Takeovers Panel receives application in relation to the affairs of Montu Group Pty Ltd

On 9 September 2024, the Panel announced that it had received an application in relation to the affairs of Montu from Mr Wayne Irvine and Mr Shawki Shahin, two shareholders in Montu. The application is the first time the Panel has been called to adjudicate on a control transaction affecting a crowd-sourced equity funded company, and relates to a selective buy-back of shares in Montu which is proposed to be offered to all shareholders in Montu except for MG Invest Limited (MG Invest), which has voting power of approximately 83.7% in Montu. The applicants have raised concerns regarding Montu’s disclosure of the basis for the selective buy-back and the potential for MG Invest’s shareholding to increase above 90%, enabling it to compulsorily acquire the remaining Montu shares. Montu subsequently circulated a Chairman’s letter which contained a summary of an independent valuation of Montu shares, and a scale-back mechanism to prevent MG Invest from acquiring a relevant interest in more than 89.9% of Montu’s shares. The applicants allege that (among other things) there are disclosure deficiencies in relation to the transaction and that an independent expert’s report should be obtained. They further allege that the board of directors of Montu, which is recommending that shareholders vote in favour of the selective buy-back, is not independent of MG Invest, and that there is a conflict of interest between their duties to shareholders as a whole and their duties to MG Invest. The applicants seek final orders that Montu obtain an independent expert’s report in respect of the selective buy-back and provide that report to shareholders for the purpose of any general meeting in relation to the selective buy-back.
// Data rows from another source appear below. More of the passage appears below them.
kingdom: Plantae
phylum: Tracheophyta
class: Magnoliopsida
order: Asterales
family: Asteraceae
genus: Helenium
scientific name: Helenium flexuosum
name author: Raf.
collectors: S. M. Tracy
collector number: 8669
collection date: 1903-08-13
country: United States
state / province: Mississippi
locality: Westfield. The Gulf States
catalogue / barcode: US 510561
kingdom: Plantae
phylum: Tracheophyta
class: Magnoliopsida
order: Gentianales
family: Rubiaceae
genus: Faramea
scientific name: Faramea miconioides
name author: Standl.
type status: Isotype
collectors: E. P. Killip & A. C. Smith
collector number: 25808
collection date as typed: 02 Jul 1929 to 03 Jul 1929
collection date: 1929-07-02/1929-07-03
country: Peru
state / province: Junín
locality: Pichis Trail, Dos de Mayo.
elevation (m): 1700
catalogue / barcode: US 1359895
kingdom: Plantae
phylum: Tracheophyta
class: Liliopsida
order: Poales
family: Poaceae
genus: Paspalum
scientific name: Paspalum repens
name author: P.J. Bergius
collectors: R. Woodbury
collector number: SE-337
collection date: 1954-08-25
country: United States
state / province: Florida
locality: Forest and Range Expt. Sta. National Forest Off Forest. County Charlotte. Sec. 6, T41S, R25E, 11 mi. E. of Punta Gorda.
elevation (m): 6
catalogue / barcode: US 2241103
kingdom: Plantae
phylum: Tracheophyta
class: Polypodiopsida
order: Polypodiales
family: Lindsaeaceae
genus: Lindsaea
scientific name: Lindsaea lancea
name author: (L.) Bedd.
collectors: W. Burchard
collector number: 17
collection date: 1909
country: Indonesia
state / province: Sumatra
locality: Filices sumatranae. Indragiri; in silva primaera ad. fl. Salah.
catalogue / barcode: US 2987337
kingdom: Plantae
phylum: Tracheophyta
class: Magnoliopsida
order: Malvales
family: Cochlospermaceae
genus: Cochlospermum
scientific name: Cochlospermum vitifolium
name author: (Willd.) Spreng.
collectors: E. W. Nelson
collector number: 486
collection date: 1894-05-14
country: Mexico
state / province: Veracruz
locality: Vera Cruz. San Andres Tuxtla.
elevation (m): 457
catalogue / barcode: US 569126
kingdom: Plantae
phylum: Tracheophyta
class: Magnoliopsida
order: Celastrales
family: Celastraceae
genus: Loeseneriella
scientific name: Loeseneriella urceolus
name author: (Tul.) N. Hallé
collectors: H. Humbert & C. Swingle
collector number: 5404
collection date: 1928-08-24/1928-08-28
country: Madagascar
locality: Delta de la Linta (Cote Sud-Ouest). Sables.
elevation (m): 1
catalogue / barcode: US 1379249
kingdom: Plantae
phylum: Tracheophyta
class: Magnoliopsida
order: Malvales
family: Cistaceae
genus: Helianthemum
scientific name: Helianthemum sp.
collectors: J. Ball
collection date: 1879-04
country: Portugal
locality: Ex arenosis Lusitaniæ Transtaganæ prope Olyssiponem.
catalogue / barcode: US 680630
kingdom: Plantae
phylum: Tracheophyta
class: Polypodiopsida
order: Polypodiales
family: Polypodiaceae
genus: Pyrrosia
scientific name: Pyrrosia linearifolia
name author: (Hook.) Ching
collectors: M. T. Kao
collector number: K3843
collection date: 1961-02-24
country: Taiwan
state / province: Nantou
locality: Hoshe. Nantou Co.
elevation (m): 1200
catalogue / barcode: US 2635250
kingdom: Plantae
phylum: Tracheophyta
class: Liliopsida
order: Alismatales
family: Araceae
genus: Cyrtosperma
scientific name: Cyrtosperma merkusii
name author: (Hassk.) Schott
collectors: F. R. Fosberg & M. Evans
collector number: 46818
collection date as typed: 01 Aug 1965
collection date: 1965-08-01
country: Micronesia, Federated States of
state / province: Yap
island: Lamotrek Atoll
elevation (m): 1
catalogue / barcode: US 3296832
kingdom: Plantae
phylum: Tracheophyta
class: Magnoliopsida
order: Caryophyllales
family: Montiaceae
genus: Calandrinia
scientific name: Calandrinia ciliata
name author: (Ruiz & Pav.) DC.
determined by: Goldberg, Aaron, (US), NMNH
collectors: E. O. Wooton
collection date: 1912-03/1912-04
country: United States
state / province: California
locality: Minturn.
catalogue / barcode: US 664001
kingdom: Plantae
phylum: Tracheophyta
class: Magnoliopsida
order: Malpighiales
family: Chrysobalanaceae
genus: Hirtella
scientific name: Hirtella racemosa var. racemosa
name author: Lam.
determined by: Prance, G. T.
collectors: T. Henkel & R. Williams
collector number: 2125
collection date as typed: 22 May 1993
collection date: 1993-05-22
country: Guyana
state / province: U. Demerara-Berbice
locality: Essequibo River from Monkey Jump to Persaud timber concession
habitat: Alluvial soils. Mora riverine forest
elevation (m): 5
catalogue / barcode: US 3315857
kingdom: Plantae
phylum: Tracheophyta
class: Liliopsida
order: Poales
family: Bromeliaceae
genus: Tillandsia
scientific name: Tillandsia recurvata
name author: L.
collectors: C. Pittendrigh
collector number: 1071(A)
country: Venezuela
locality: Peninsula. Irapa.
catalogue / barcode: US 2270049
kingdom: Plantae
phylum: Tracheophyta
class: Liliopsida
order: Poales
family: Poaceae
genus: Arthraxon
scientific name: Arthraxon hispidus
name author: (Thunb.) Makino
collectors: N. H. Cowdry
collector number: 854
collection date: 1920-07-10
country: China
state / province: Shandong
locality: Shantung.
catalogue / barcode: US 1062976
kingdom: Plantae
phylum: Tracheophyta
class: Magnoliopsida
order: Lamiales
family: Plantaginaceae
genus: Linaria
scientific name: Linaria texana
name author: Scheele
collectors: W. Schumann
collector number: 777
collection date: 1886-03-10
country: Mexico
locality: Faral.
Takeovers Panel application received and withdrawn in relation to the affairs of Ringers Western Limited

On 10 September 2024, the Panel announced that an application in relation to the affairs of Ringers Western had been received, and subsequently withdrawn with consent from the President of the Panel. The application originally raised issues in relation to a proposed selective buy-back of shares in Ringers Western, and deficiencies in the notice of meeting and explanatory statement for a general meeting of shareholders in Ringers Western proposed to be convened on 3 September 2024 for the purpose of approving the selective buy-back. The applicants submitted that the selective buy-back was likely to have an effect on the control of Ringers Western due to an increase in voting power of Ringers Western’s largest shareholder (which, at the time of the application, had voting power in 63.31%). A day before the scheduled general meeting, Ringers Western cancelled the proposed selective buy-back and the meeting seeking its approval. The President of the Panel consented to the applicants’ request to withdraw their application.

Over the horizon

Federal Government consults on Battery Breakthrough Initiative

Can Australia develop its own battery manufacturing capability to capitalise on the growing demand for mobile and stationery electricity storage? As discussed in a previous edition of Boardroom Brief, a hallmark of the 2024-25 Federal Budget handed down in May 2024 was the $523 million commitment to promoting battery manufacturing capabilities within Australia, in a bid to commercialise and improve supply chain resilience, and provide opportunities for enhancing Australia’s workforce and economy throughout the renewable energy transition. As part of that broader ‘Future Made in Australia’ policy agenda, on 11 September 2024, the Federal Government handed down a consultation paper co-developed with the Australian Renewable Energy Agency, which provides an overview on the proposed design of the Federal Government’s Battery Breakthrough Initiative. The Initiative proposes to initially focus its support on the production of battery active materials, the manufacture of battery cells and the assembly of battery packs. Public consultation on the Initiative closes on 7 October 2024, with the Australian Renewable Energy Agency looking to launch the Initiative by late 2024 or early 2025.